Her only hesitation about acting, she says, wasn’t about performance — it was about performers. After spending six post-college years in Los Angeles, she’d met enough actors to give her pause. “I have wonderful friends, but actors are … actors,” she says with a knowing look.
But her time on Nine Perfect Strangers changed her perspective. She praises the grace of Christine Baranski and says a pre-shoot friendship with co-star Murray Bartlett was especially grounding. “He was like, ‘Hey, I love your music. If there’s anything you need, let me know.’ And I was like, ‘Actually, there’s a ton of shit I need.’ ”

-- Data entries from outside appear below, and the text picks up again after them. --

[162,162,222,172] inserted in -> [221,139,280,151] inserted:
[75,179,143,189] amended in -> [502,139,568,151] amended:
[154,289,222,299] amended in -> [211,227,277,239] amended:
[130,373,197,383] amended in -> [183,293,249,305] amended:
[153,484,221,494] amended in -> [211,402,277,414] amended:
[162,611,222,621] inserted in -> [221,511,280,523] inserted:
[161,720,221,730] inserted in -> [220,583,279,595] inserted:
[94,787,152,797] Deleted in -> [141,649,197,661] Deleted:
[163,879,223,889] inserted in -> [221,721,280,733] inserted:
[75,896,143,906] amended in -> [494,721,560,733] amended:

She asked him everything — from how a set runs to how to interpret her character. When they arrived in Germany for filming, she returned the favor by introducing him to The L Word. “He’d never seen it, so I was on a mission. I was like, ‘You’re basically a lesbian, so we need to watch this,’ ” she says with a laugh.

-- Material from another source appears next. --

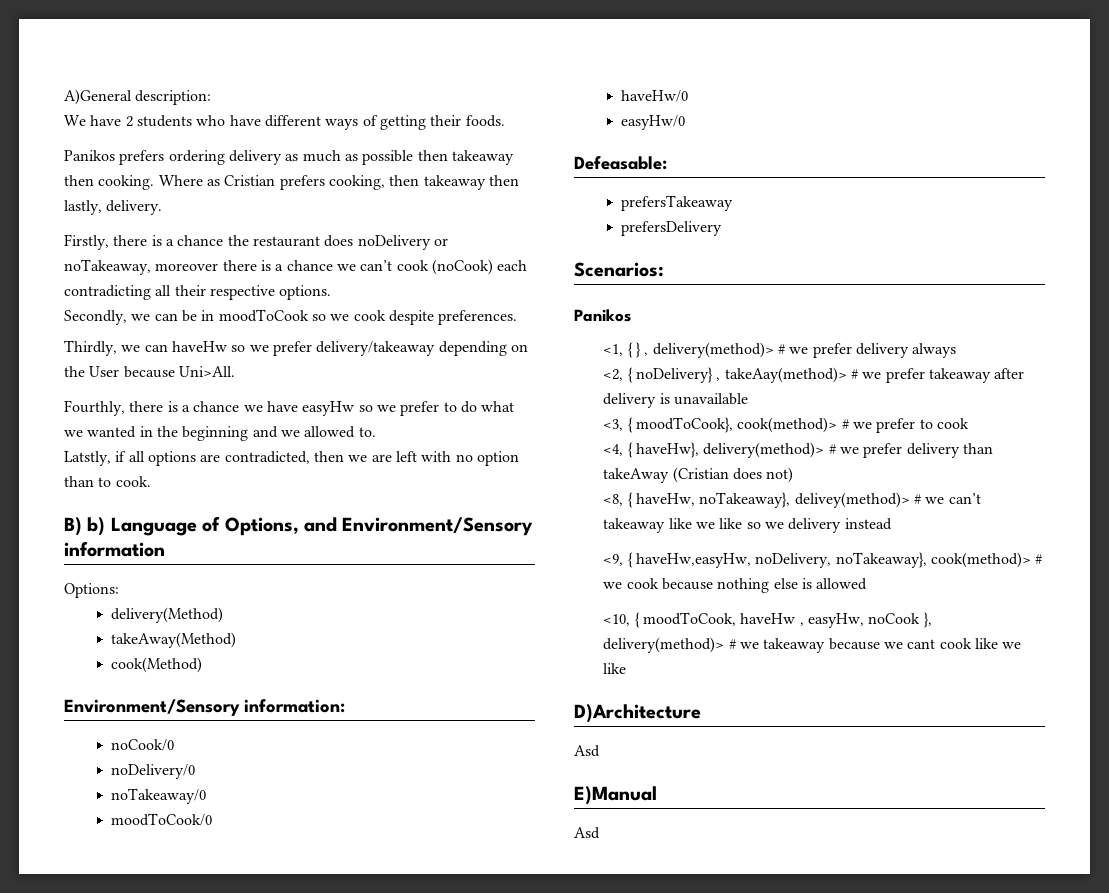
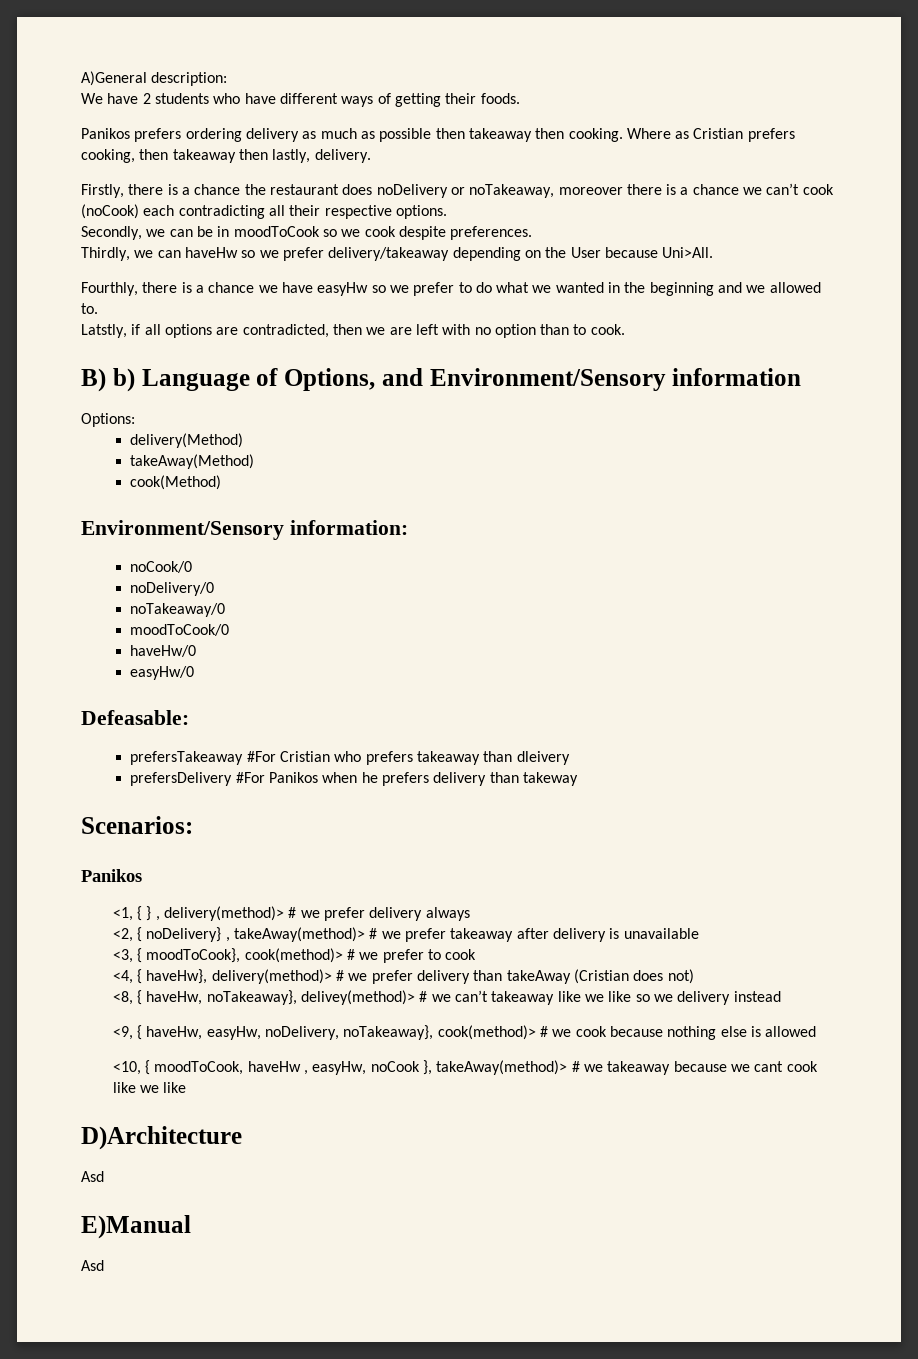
[620,221,722,236] // prefersDelivery -> [246,751,570,765] [130,772,578,786] #For Cristian who prefers takeaway than dleivery // prefersDelivery #For Panikos when he prefers delivery than takeway
[724,367,847,383] takeAay(method)> -> [234,927,366,942] takeAway(method)>
[635,553,751,568] haveHw,easyHw, -> [146,1026,261,1040] haveHw, easyHw,
[603,637,725,653] delivery(method)> -> [436,1060,568,1075] takeAway(method)>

While prepping for Strangers, she also was plotting her next music chapter — exiting her previous record deal, taking meetings and starting work on her third album (due out this summer). Acting is now a full-fledged part of the plan. Shortly after returning from Germany, she booked the upcoming feature Song Sung Blue, starring Kate Hudson and Hugh Jackman and set for release this Christmas.
She uses her stage name — King Princess — for both music and acting. What might seem like a branding decision is, she insists, more about creative coherence.
“My ethos has always been that King Princess is the most armored version of myself,” she says. “I’ll dial it all the way up when I’m performing music, or turn it down a bit for certain scenes. But within all of that, I have no choice but to be exactly who I am. I’m King Princess onstage, I’m King Princess on set, and I’m King Princess picking up dog shit in the park.”